• _Brief_:
Print each entry word for word.
Segment Open
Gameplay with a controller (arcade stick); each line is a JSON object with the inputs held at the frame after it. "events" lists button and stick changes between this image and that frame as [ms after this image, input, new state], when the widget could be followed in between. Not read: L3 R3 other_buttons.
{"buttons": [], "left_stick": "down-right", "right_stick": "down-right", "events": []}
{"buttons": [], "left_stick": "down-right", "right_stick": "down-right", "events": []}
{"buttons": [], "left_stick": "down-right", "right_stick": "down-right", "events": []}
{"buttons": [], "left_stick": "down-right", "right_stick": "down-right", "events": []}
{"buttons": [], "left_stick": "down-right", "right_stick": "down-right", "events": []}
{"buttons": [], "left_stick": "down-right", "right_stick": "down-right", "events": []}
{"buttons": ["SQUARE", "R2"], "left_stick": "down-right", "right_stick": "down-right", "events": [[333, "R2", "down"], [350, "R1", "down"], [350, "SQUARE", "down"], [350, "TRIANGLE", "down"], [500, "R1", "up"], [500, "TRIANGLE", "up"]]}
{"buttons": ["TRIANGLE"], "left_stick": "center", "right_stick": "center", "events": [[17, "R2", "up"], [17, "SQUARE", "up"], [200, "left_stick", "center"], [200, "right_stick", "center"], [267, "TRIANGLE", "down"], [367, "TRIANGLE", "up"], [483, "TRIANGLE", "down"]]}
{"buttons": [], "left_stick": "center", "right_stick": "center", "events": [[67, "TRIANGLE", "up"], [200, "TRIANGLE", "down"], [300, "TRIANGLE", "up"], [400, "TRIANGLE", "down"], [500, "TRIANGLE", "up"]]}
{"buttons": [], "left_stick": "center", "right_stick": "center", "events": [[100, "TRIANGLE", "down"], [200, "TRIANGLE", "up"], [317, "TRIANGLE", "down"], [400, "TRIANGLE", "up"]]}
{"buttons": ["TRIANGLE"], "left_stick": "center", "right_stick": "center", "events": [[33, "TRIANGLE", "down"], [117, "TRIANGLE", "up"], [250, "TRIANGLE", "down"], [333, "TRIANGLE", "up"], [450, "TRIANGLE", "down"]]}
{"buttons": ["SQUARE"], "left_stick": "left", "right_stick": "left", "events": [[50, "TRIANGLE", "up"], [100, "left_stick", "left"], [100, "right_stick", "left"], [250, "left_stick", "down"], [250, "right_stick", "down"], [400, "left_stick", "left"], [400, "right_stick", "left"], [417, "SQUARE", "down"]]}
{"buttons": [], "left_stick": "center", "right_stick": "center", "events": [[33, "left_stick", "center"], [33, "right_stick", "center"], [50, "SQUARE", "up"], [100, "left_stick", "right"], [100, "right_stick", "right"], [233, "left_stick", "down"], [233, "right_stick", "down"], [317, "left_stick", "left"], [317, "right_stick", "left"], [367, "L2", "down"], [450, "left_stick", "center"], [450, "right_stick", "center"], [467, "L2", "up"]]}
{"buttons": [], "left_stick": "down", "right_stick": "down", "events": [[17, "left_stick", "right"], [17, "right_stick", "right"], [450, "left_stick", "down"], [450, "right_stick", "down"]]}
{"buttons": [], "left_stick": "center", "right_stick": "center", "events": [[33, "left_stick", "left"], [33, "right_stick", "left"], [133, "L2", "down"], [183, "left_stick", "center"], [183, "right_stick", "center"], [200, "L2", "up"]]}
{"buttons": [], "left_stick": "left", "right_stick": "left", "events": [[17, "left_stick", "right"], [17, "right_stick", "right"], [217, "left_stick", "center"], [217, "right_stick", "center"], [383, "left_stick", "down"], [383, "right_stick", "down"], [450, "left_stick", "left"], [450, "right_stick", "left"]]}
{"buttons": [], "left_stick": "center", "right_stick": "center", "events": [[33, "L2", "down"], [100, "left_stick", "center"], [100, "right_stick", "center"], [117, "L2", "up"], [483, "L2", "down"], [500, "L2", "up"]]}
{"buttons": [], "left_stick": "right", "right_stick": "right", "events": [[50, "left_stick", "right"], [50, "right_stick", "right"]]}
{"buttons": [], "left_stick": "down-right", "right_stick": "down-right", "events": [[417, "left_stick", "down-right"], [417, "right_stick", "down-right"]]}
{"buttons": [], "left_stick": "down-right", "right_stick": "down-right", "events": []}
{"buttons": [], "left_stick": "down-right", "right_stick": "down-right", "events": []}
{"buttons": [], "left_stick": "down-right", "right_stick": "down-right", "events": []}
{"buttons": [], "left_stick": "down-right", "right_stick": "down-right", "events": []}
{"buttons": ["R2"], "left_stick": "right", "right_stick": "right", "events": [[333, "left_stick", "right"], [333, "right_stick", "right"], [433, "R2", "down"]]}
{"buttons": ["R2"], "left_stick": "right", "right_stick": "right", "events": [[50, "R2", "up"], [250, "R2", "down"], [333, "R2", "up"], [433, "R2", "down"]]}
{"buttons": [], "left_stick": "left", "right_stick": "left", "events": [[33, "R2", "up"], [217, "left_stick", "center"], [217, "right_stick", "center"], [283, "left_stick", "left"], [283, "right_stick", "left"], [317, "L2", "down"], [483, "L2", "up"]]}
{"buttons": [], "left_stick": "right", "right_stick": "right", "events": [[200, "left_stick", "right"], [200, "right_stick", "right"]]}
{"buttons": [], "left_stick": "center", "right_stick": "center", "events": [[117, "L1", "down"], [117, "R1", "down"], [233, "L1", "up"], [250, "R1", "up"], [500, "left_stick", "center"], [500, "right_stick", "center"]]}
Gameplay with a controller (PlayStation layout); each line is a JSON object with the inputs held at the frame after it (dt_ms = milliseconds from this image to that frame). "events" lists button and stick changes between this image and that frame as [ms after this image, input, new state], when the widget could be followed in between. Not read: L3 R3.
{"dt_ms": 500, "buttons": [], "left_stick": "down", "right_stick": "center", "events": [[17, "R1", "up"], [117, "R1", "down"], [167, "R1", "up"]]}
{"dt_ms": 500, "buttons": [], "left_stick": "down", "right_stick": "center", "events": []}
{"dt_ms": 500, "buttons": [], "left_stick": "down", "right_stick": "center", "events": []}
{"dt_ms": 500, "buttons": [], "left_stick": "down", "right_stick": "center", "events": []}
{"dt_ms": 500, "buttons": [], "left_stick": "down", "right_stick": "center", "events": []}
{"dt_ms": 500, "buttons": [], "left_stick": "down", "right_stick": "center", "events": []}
Segment Closed
• _Solution to the problem_:
Gameplay with a controller (arcade stick); each line is a JSON object with the inputs held at the frame after it. "events" lists button and stick changes between this image and that frame as [ms after this image, input, new state], when the widget could be followed in between. Not read: L3 R3 other_buttons.
{"buttons": [], "left_stick": "down-right", "right_stick": "down-right", "events": []}
{"buttons": [], "left_stick": "down-right", "right_stick": "down-right", "events": []}
{"buttons": [], "left_stick": "down-right", "right_stick": "down-right", "events": []}
{"buttons": [], "left_stick": "down-right", "right_stick": "down-right", "events": []}
{"buttons": [], "left_stick": "down-right", "right_stick": "down-right", "events": []}
{"buttons": [], "left_stick": "down-right", "right_stick": "down-right", "events": []}
{"buttons": ["SQUARE", "R2"], "left_stick": "down-right", "right_stick": "down-right", "events": [[333, "R2", "down"], [350, "R1", "down"], [350, "SQUARE", "down"], [350, "TRIANGLE", "down"], [500, "R1", "up"], [500, "TRIANGLE", "up"]]}
{"buttons": ["TRIANGLE"], "left_stick": "center", "right_stick": "center", "events": [[17, "R2", "up"], [17, "SQUARE", "up"], [200, "left_stick", "center"], [200, "right_stick", "center"], [267, "TRIANGLE", "down"], [367, "TRIANGLE", "up"], [483, "TRIANGLE", "down"]]}
{"buttons": [], "left_stick": "center", "right_stick": "center", "events": [[67, "TRIANGLE", "up"], [200, "TRIANGLE", "down"], [300, "TRIANGLE", "up"], [400, "TRIANGLE", "down"], [500, "TRIANGLE", "up"]]}
{"buttons": [], "left_stick": "center", "right_stick": "center", "events": [[100, "TRIANGLE", "down"], [200, "TRIANGLE", "up"], [317, "TRIANGLE", "down"], [400, "TRIANGLE", "up"]]}
{"buttons": ["TRIANGLE"], "left_stick": "center", "right_stick": "center", "events": [[33, "TRIANGLE", "down"], [117, "TRIANGLE", "up"], [250, "TRIANGLE", "down"], [333, "TRIANGLE", "up"], [450, "TRIANGLE", "down"]]}
{"buttons": ["SQUARE"], "left_stick": "left", "right_stick": "left", "events": [[50, "TRIANGLE", "up"], [100, "left_stick", "left"], [100, "right_stick", "left"], [250, "left_stick", "down"], [250, "right_stick", "down"], [400, "left_stick", "left"], [400, "right_stick", "left"], [417, "SQUARE", "down"]]}
{"buttons": [], "left_stick": "center", "right_stick": "center", "events": [[33, "left_stick", "center"], [33, "right_stick", "center"], [50, "SQUARE", "up"], [100, "left_stick", "right"], [100, "right_stick", "right"], [233, "left_stick", "down"], [233, "right_stick", "down"], [317, "left_stick", "left"], [317, "right_stick", "left"], [367, "L2", "down"], [450, "left_stick", "center"], [450, "right_stick", "center"], [467, "L2", "up"]]}
{"buttons": [], "left_stick": "down", "right_stick": "down", "events": [[17, "left_stick", "right"], [17, "right_stick", "right"], [450, "left_stick", "down"], [450, "right_stick", "down"]]}
{"buttons": [], "left_stick": "center", "right_stick": "center", "events": [[33, "left_stick", "left"], [33, "right_stick", "left"], [133, "L2", "down"], [183, "left_stick", "center"], [183, "right_stick", "center"], [200, "L2", "up"]]}
{"buttons": [], "left_stick": "left", "right_stick": "left", "events": [[17, "left_stick", "right"], [17, "right_stick", "right"], [217, "left_stick", "center"], [217, "right_stick", "center"], [383, "left_stick", "down"], [383, "right_stick", "down"], [450, "left_stick", "left"], [450, "right_stick", "left"]]}
{"buttons": [], "left_stick": "center", "right_stick": "center", "events": [[33, "L2", "down"], [100, "left_stick", "center"], [100, "right_stick", "center"], [117, "L2", "up"], [483, "L2", "down"], [500, "L2", "up"]]}
{"buttons": [], "left_stick": "right", "right_stick": "right", "events": [[50, "left_stick", "right"], [50, "right_stick", "right"]]}
{"buttons": [], "left_stick": "down-right", "right_stick": "down-right", "events": [[417, "left_stick", "down-right"], [417, "right_stick", "down-right"]]}
{"buttons": [], "left_stick": "down-right", "right_stick": "down-right", "events": []}
{"buttons": [], "left_stick": "down-right", "right_stick": "down-right", "events": []}
{"buttons": [], "left_stick": "down-right", "right_stick": "down-right", "events": []}
{"buttons": [], "left_stick": "down-right", "right_stick": "down-right", "events": []}
{"buttons": ["R2"], "left_stick": "right", "right_stick": "right", "events": [[333, "left_stick", "right"], [333, "right_stick", "right"], [433, "R2", "down"]]}
{"buttons": ["R2"], "left_stick": "right", "right_stick": "right", "events": [[50, "R2", "up"], [250, "R2", "down"], [333, "R2", "up"], [433, "R2", "down"]]}
{"buttons": [], "left_stick": "left", "right_stick": "left", "events": [[33, "R2", "up"], [217, "left_stick", "center"], [217, "right_stick", "center"], [283, "left_stick", "left"], [283, "right_stick", "left"], [317, "L2", "down"], [483, "L2", "up"]]}
{"buttons": [], "left_stick": "right", "right_stick": "right", "events": [[200, "left_stick", "right"], [200, "right_stick", "right"]]}
{"buttons": [], "left_stick": "center", "right_stick": "center", "events": [[117, "L1", "down"], [117, "R1", "down"], [233, "L1", "up"], [250, "R1", "up"], [500, "left_stick", "center"], [500, "right_stick", "center"]]}
Gameplay with a controller (PlayStation layout); each line is a JSON object with the inputs held at the frame after it (dt_ms = milliseconds from this image to that frame). "events" lists button and stick changes between this image and that frame as [ms after this image, input, new state], when the widget could be followed in between. Not read: L3 R3.
{"dt_ms": 500, "buttons": [], "left_stick": "down", "right_stick": "center", "events": [[17, "R1", "up"], [117, "R1", "down"], [167, "R1", "up"]]}
{"dt_ms": 500, "buttons": [], "left_stick": "down", "right_stick": "center", "events": []}
{"dt_ms": 500, "buttons": [], "left_stick": "down", "right_stick": "center", "events": []}
{"dt_ms": 500, "buttons": [], "left_stick": "down", "right_stick": "center", "events": []}
{"dt_ms": 500, "buttons": [], "left_stick": "down", "right_stick": "center", "events": []}
{"dt_ms": 500, "buttons": [], "left_stick": "down", "right_stick": "center", "events": []}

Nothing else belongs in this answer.